Vol. 2 — Herbst/Winter 2020/21

Edith wartet. Katharina wartet. Viviane wartet. Lina wartet. Und Jim. Jede und jeder mit ihrem Husten und seinem Schnupfen oder ganz ohne Husten und Schnupfen in einer anderen Stadt.

Im Strandhotel sind wir alle zusammen. Wir warten auch nicht. Wir haben zu tun.


Wir üben Bratsche, wir zeichnen und schreiben. Wir machen die Betten und die Wäsche und überlegen schon wieder, was es zu essen gibt?

Mittags: Butterfische für alle Kinder. Und für die oberen Etagen.


Butterfische und Muscheln fressen Bären, bevor sie den goldenen Teich voller Lachse finden.

In Ediths Strandhotel haben wir positive und negative Ergebnisse.

Edith versteht das mit dem „positiven“ Ergebnis. Joseph versteht es nicht. Er versteht weder positiv noch negativ
noch weder und noch.

Aber er findet gut, dass alle, die das Virus bekommen haben, eins der schönen Zimmer an der oberen Terrasse wählen dürfen.

Und er findet es auch gut, dass alle anderen im ganzen Strandhotel, auf dem Felsen und in der Sandbucht rumlaufen, wie sie lustig sind.

Wir sind ungern zuhause, weil die Realität kein Ort ist, an dem wir länger bleiben möchten als unbedingt nötig.

Wir steuern Ziele an, die kurz darauf einfach verschwinden. Wir können es nicht lassen in den Kalender zu schauen, obwohl wir wissen, dass alle Termine ausfallen. Wir beeilen uns nicht mehr, wir können nicht, warum sollten wir?

In Ediths Strandhotel falten die Kinder Papierflieger und lassen sie von der Terrasse segeln.

Später suchen sie draußen die Abhänge ab.

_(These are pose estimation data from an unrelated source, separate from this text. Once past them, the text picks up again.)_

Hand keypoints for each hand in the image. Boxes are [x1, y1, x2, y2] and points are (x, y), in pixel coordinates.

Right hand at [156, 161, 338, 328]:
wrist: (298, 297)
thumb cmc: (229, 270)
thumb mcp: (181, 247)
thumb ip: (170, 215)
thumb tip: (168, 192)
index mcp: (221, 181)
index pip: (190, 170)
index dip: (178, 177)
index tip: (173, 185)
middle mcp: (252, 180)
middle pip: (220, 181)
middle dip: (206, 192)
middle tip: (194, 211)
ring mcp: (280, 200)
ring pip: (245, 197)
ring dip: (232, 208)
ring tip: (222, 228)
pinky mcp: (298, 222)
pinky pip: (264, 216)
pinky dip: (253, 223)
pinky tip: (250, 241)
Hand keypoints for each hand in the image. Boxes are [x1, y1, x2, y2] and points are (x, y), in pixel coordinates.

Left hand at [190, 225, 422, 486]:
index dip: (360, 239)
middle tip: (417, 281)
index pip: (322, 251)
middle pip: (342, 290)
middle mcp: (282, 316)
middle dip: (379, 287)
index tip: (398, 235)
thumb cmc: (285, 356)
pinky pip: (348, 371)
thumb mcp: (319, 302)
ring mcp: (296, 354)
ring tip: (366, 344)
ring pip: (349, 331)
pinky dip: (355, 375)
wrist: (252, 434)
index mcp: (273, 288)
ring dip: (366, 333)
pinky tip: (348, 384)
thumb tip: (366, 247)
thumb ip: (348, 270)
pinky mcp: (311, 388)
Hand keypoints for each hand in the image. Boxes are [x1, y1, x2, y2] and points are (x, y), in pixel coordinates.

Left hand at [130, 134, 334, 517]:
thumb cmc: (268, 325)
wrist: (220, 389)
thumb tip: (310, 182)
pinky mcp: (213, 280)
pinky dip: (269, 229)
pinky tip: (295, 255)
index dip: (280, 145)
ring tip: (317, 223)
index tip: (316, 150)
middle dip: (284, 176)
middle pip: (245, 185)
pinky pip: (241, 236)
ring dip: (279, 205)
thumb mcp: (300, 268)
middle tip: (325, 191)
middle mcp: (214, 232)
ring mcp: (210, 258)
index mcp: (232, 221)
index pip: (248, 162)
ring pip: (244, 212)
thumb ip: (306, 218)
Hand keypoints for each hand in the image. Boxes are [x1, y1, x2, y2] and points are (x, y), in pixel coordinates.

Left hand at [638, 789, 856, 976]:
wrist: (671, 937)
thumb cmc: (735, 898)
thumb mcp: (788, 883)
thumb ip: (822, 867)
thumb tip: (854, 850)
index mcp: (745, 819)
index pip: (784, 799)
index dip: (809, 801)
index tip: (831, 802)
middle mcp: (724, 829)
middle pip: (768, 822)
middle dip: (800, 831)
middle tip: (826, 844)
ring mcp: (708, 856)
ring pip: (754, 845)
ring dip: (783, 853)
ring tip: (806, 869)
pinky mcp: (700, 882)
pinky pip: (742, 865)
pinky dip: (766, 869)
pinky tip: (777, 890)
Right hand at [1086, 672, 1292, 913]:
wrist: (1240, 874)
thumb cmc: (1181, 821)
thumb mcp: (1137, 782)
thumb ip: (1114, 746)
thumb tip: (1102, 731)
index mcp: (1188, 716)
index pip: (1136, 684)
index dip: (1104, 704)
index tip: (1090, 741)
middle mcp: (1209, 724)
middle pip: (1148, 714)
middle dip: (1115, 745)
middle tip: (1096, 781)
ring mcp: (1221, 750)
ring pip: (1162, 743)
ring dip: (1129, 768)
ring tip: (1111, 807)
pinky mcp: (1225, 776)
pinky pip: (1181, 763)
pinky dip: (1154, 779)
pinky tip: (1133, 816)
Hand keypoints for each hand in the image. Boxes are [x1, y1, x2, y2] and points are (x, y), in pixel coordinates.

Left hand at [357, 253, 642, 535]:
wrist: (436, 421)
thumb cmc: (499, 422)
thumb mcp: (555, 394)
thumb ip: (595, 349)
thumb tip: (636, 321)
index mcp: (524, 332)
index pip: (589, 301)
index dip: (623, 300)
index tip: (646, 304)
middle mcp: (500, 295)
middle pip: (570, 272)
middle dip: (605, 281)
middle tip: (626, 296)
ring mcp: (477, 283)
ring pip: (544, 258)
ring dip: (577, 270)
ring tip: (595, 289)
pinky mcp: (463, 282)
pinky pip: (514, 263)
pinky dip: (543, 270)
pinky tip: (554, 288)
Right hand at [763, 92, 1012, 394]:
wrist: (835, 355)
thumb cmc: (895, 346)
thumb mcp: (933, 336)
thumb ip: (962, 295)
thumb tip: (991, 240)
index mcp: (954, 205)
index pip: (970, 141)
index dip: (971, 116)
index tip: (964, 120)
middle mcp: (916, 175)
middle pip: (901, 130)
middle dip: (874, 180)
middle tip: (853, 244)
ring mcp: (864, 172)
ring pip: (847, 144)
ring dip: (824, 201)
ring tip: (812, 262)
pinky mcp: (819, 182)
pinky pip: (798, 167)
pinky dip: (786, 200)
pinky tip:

Unten in der Bucht Spuren von nackten Kinderfüßen im nassen Sand.

Für kurze Zeit.

Die Woche hätten wir auch geschafft.

Im Strandhotel kommen wir an den Freitagabenden in der Küche zusammen und essen, und trinken und reden und trinken.

Wir besprechen, was getan und was zu tun ist, wer am Wochenende was übernimmt.
Wie die nächste Woche aussieht.


Die Kinder schreiben wieder Listen, aber was da drauf steht, geht uns dieses Mal nichts an. Sagt Edith.

In Ediths Strandhotel strengen wir uns an.

Wir haben die Nase voll davon allein zu sein als Familie in einer Mietwohnung in einer mittelgroßen Stadt.

Deswegen schaffen wir Platz.

Opa fährt mit der Babette hinaus, so lange das Wasser noch warm genug ist, um –

Der Opa R. schimpft auf die Entschleunigungsprediger anderswo. Es gibt schließlich mehr zu tun als vorher.

Die Oma und die Nana räumen die Vorratskammer voll. Sie schauen, dass Grundnahrungsmittel säckeweise vorhanden sind. Für viele Mahlzeiten mit vielen Menschen.


Am Sonntagmorgen werden oben in der Bistroküche und unten gleichzeitig Pfannkuchen gebacken. Später dann feinste Lebkuchen nach einem Rezept ohne Mehl oben. Unten Ausstechplätzchen aus Mürbeteig.

Am Sonntagabend sind wir müde, sind wir endlich wieder MEHR. Und das soll in den kommenden Wochen bitte so bleiben.